─── ТЕКСТ ДЛЯ ЧТЕНИЯ

Обида летчиков, которые стали говорить про Сент-Экзюпери, что он не настоящий летчик, а любитель, что он не заслуживает права летать на регулярных линиях, была вызвана тем, что они узнали в Ривьере из «Ночного полета» директора авиалинии Дидье Дора (ему автор и посвятил свою книгу). Этот незаурядный руководитель не вызывал к себе симпатий у подчиненных. Педантичный, холодный и сухой, в их глазах он вовсе не был идеальным.

С точки зрения Сент-Экзюпери, Ривьер был «великим руководителем», именно тем человеком, который способен наполнить смыслом жизнь людей. Летчики же видели, что Дора безразлично, кому он служит, что он не мог, да и не хотел лично отвечать за судьбы тех людей, которых «выковывал». Сам Дора тоже узнал в Ривьере себя и впоследствии настолько сжился с образом, что не мог уже отличить свои слова и мысли от рассуждений Ривьера.

──────

● ЗАДАНИЕ 1
Перепишите дословно фрагмент текста для чтения, начиная со слов «Обида летчиков, которые» и заканчивая словами «не был идеальным.».
● ЗАДАНИЕ 2
Продолжите текст о Сент-Экзюпери и Дидье Дора, начав сразу после его последнего предложения.

─── СОХРАНЁННЫЕ ДАННЫЕ

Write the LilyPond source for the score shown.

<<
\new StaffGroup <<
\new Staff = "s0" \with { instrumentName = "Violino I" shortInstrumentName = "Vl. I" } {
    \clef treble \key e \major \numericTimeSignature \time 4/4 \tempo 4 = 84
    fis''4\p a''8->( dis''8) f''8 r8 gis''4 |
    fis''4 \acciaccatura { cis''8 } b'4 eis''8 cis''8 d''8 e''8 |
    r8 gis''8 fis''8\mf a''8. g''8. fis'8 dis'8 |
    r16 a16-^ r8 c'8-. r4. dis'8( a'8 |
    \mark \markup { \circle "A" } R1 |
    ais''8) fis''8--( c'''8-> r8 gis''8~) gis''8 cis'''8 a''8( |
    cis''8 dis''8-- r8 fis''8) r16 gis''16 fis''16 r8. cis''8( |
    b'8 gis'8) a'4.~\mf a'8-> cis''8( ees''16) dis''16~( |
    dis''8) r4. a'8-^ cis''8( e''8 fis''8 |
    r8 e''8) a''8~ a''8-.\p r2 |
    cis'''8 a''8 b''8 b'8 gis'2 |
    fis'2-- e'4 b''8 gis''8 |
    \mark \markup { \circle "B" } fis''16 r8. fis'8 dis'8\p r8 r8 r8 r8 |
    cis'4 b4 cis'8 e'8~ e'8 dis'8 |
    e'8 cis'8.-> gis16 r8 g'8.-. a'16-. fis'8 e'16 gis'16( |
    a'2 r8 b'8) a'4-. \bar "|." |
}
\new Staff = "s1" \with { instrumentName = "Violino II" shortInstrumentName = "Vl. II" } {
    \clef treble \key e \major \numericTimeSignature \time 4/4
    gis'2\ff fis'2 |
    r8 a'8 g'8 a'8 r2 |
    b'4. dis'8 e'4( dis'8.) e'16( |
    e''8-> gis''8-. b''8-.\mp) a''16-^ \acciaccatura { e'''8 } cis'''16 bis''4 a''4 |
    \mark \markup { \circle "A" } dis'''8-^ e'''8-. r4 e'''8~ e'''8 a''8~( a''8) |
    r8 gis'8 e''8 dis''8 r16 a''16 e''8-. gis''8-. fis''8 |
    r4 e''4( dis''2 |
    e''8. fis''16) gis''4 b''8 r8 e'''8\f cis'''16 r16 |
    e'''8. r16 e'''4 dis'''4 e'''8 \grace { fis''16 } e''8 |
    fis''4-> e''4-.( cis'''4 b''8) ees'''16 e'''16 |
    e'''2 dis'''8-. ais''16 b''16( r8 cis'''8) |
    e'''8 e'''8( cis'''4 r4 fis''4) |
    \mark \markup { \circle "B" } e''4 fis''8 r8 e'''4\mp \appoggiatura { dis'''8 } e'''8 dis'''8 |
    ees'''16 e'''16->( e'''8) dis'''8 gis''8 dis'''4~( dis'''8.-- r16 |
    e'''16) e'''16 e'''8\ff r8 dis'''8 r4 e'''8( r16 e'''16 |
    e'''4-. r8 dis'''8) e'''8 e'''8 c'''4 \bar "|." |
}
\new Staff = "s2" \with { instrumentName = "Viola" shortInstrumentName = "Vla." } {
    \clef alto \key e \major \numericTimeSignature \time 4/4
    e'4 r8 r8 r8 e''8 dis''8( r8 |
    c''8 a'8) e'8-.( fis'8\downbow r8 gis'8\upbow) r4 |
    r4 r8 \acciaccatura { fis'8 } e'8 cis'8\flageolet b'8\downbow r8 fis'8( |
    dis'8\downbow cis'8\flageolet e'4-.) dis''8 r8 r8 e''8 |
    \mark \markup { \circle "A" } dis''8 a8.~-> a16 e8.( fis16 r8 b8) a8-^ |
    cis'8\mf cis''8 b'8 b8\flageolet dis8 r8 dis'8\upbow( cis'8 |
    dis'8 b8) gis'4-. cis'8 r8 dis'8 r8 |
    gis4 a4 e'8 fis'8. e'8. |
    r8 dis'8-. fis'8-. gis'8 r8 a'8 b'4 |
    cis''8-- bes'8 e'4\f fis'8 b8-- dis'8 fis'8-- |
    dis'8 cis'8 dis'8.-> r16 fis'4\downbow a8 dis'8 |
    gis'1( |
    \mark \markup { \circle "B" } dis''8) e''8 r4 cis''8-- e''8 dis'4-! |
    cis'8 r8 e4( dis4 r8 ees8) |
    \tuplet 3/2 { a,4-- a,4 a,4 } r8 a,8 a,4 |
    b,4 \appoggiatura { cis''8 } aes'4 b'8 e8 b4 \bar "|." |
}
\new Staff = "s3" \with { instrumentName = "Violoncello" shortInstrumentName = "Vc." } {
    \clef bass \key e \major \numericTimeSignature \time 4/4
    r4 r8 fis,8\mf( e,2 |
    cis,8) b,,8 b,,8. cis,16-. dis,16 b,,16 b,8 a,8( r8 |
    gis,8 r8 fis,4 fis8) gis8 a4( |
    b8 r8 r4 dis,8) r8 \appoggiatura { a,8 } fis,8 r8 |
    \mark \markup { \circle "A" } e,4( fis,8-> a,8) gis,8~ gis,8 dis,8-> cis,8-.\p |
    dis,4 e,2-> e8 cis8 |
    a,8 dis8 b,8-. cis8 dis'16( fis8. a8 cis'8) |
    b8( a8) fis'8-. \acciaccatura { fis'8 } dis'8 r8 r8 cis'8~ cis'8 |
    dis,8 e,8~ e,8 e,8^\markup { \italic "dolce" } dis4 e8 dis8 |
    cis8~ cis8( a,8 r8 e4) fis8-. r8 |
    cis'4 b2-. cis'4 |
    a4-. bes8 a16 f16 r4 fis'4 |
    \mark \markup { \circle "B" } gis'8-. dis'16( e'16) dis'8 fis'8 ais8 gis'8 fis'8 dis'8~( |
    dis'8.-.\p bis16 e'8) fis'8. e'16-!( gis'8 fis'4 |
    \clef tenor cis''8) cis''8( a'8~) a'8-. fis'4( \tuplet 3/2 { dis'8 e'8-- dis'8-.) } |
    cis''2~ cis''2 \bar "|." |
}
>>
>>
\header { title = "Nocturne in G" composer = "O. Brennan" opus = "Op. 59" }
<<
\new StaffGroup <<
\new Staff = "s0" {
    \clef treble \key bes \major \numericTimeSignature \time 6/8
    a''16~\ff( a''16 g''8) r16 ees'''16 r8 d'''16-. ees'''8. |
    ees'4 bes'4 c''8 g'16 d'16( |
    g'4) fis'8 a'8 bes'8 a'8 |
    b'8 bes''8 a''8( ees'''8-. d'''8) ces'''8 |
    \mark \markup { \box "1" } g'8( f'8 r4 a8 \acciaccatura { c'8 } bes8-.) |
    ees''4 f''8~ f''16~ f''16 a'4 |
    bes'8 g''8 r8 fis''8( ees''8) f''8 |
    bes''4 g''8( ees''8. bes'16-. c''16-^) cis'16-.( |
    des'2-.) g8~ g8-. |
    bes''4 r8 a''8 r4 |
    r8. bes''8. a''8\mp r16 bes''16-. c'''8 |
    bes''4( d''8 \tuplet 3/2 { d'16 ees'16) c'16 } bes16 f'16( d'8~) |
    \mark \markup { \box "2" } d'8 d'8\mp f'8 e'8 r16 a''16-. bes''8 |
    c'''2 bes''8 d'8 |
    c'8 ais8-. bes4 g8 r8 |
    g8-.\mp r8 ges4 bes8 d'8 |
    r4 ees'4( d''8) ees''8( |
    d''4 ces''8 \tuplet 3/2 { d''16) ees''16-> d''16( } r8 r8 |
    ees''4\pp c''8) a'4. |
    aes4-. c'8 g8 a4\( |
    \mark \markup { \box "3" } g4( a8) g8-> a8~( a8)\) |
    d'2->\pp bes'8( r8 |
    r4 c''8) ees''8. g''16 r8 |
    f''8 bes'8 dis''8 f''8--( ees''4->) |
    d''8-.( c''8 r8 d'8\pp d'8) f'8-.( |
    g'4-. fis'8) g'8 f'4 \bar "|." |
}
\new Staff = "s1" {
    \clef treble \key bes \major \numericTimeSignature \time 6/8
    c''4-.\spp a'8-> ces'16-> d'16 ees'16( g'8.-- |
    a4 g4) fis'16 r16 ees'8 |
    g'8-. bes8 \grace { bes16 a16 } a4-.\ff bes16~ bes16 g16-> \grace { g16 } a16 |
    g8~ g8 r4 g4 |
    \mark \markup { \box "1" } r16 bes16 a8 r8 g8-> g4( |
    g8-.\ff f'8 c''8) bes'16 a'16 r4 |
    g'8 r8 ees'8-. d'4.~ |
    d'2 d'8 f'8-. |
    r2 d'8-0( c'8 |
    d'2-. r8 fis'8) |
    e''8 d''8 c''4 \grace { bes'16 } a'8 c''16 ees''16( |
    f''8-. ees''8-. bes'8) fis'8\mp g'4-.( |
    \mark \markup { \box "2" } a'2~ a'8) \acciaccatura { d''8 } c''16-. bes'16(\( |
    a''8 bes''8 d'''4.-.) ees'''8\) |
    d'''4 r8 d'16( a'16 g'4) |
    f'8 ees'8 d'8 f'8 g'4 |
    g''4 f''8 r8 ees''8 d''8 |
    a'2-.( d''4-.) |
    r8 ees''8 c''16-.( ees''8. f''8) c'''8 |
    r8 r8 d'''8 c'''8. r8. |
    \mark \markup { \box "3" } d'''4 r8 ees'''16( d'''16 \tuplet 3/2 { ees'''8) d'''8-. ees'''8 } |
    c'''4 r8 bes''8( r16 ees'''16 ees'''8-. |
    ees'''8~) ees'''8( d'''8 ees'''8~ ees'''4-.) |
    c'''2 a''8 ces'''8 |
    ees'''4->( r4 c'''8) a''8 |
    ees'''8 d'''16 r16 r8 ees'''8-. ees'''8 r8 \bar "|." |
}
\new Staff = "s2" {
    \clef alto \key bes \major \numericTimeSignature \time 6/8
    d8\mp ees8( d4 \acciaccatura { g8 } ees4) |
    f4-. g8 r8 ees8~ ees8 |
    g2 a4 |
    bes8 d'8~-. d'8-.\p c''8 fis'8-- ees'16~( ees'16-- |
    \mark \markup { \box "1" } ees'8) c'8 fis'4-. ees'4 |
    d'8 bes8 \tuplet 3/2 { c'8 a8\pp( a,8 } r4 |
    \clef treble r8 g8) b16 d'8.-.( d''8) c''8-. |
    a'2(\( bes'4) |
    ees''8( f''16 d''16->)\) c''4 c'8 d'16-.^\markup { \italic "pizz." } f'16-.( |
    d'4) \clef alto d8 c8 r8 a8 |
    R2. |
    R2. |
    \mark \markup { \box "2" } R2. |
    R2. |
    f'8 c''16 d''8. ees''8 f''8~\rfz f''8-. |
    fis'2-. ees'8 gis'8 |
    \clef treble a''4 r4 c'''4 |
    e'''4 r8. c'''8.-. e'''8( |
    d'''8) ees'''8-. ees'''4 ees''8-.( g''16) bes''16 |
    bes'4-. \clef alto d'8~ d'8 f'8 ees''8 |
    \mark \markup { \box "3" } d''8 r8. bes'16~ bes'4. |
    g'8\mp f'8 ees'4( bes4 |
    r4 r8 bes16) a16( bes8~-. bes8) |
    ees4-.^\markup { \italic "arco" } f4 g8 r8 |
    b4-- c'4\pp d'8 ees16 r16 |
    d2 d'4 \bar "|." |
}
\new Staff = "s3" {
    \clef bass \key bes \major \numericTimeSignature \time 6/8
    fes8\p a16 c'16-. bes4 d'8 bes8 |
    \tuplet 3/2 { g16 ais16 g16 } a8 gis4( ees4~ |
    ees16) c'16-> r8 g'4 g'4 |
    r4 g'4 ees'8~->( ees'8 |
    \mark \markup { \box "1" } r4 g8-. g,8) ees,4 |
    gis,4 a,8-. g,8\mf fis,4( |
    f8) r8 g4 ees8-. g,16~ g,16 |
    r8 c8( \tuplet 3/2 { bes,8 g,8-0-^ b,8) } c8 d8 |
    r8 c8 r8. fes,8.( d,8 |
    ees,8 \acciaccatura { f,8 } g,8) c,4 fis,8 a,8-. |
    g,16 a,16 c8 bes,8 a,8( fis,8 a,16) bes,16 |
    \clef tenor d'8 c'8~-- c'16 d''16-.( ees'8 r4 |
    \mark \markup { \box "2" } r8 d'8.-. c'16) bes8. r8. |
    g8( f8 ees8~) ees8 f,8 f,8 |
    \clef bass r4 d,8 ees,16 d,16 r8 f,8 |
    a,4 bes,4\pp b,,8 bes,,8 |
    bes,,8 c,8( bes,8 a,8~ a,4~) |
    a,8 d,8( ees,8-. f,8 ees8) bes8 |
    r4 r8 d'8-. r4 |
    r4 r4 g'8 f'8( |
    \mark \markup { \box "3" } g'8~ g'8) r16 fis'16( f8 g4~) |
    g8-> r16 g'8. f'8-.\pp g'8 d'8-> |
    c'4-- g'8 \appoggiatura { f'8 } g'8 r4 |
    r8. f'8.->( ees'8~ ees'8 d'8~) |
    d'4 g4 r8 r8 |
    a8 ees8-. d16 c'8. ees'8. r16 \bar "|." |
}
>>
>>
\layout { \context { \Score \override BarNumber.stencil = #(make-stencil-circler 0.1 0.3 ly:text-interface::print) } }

──────

● ОТВЕТ К ЗАДАНИЮ 1
Обида летчиков, которые стали говорить про Сент-Экзюпери, что он не настоящий летчик, а любитель, что он не заслуживает права летать на регулярных линиях, была вызвана тем, что они узнали в Ривьере из «Ночного полета» директора авиалинии Дидье Дора (ему автор и посвятил свою книгу). Этот незаурядный руководитель не вызывал к себе симпатий у подчиненных. Педантичный, холодный и сухой, в их глазах он вовсе не был идеальным.

● ОТВЕТ К ЗАДАНИЮ 2
Но, как ни велико было огорчение писателя, как ни возросло оно после того, как его любимая «линия» превратилась в обыкновенное коммерческое предприятие, утратившее поэзию и нравственную высоту, он остался верен идеалу братства, объединявшего людей в их труде, и, когда вышла «Планета людей», подарил книгу Дидье Дора с посвящением, в котором называл его создателем «особенной цивилизации». Ошибка Сент-Экзюпери заключалась в том, что он не видел зыбкости и неустойчивости этой «особенной цивилизации» в атмосфере всеобщей конкурентной борьбы, обезличивающей любое индивидуальное творчество, превращающей поэзию авиации в службу на самолете.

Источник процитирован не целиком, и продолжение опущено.